CLAYTON: So Clayton doesn't have a food phobia, but since this goes to a lot of family I thought I'd add an update on him too. Clayton had a concussion last year and after talking with our neurologist about his learning struggles since then she highly encouraged us to bring him in to see her. There are a number of things going on with his eyes and brain that are not working together as they should. He now has glasses and will be seeing Dr. Donalee Markus to work on getting things back to normal. Here is our prayer request. Donalee is a wonderful doctor and has been working with us on payments and discounting her services. We could barely afford Eli's therapy and now we have to add Clayton. She is being very generous, but it's still costing us a lot of money. Please pray the God will continue to open doors for this to work out financially. Thanks so much for all your prayers.

Tuesday, April 15, 2014

Prayers for Eli please.




We need some prayers today. Eli and I are in Chicago for many appointments this week that we really shouldn't miss. Eli woke up with Croup this morning, for most kids it's not too bad, but Eli is a rare one that sometimes requires a hospital visit to get it under control.
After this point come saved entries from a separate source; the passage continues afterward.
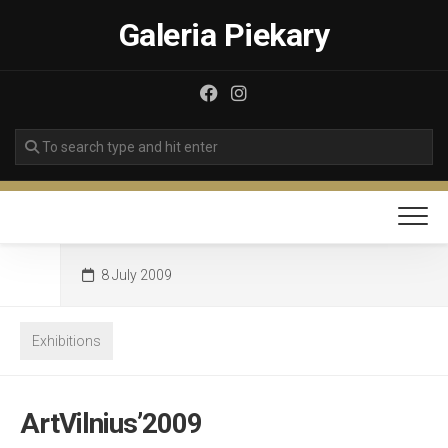
Skip
Galeria Piekary
to
content
8 July 2009
Exhibitions
ArtVilnius’2009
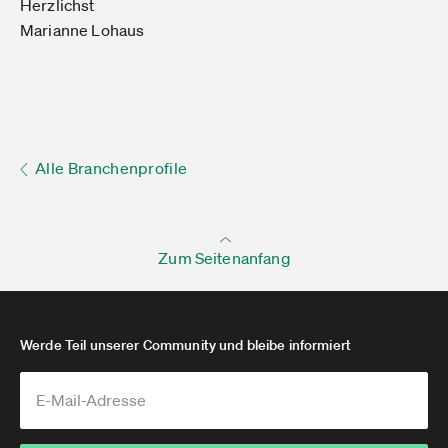
Herzlichst
Marianne Lohaus
Alle Branchenprofile
Zum Seitenanfang
Werde Teil unserer Community und bleibe informiert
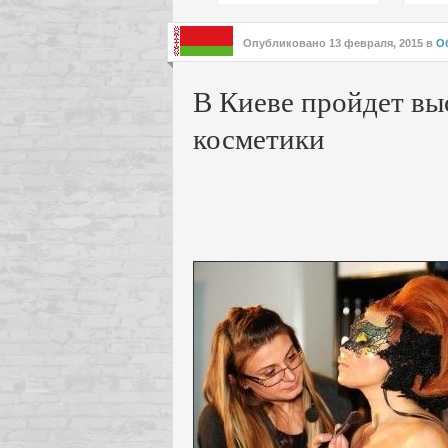
подх
инте
Опубликовано
13 февраля, 2015
в
О
В Киеве пройдет вы
косметики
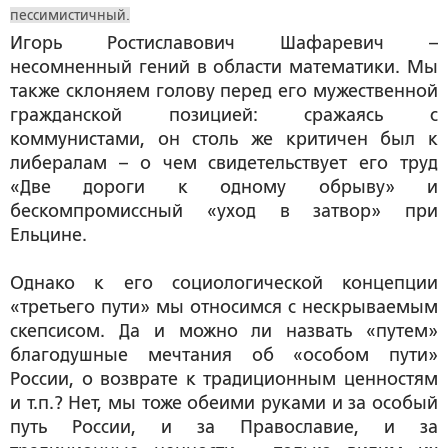
пессимистичный.
Игорь Ростиславович Шафаревич –
несомненный гений в области математики. Мы
также склоняем голову перед его мужественной
гражданской позицией: сражаясь с
коммунистами, он столь же критичен был к
либералам – о чем свидетельствует его труд
«Две дороги к одному обрыву» и
бескомпромиссный «уход в затвор» при
Ельцине.
Однако к его социологической концепции
«третьего пути» мы относимся с нескрываемым
скепсисом. Да и можно ли назвать «путем»
благодушные мечтания об «особом пути»
России, о возврате к традиционным ценностям
и т.п.? Нет, мы тоже обеими руками и за особый
путь России, и за Православие, и за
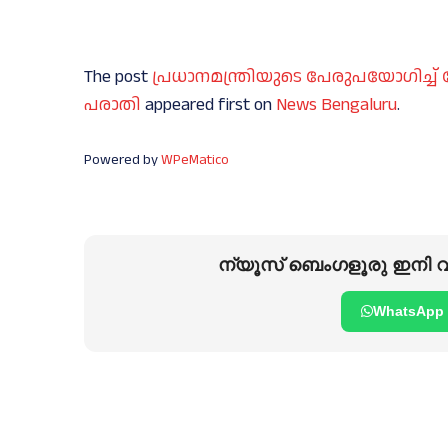
The post
പ്രധാനമന്ത്രിയുടെ പേരുപയോഗിച്ച് വ
പരാതി
appeared first on
News Bengaluru
.
Powered by
WPeMatico
ന്യൂസ് ബെംഗളൂരു ഇനി വാ
WhatsApp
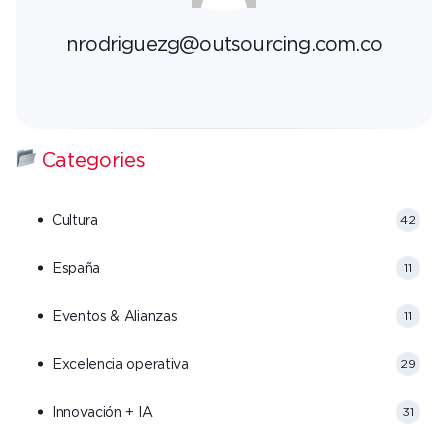
nrodriguezg@outsourcing.com.co
Categories
Cultura
42
España
11
Eventos & Alianzas
11
Excelencia operativa
29
Innovación + IA
31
Croup can last a few days to a week, and typically Eli is close to a week and tends to be worse on the second or third day. So far I've done everything I can to help him and it seems to be working, but we are staying in today and canceling his appointments. Please pray that this is the worst of it and he will be well enough to go to his appointments the rest of this week. If he is still bad tomorrow we will have to cancel the rest of the weeks appointments and head home. We will not be coming back again until mid-May, so we really need to stay this week. Please pray that Eli will get better quickly and we will be able to stay for the rest of our appointments. Thank you!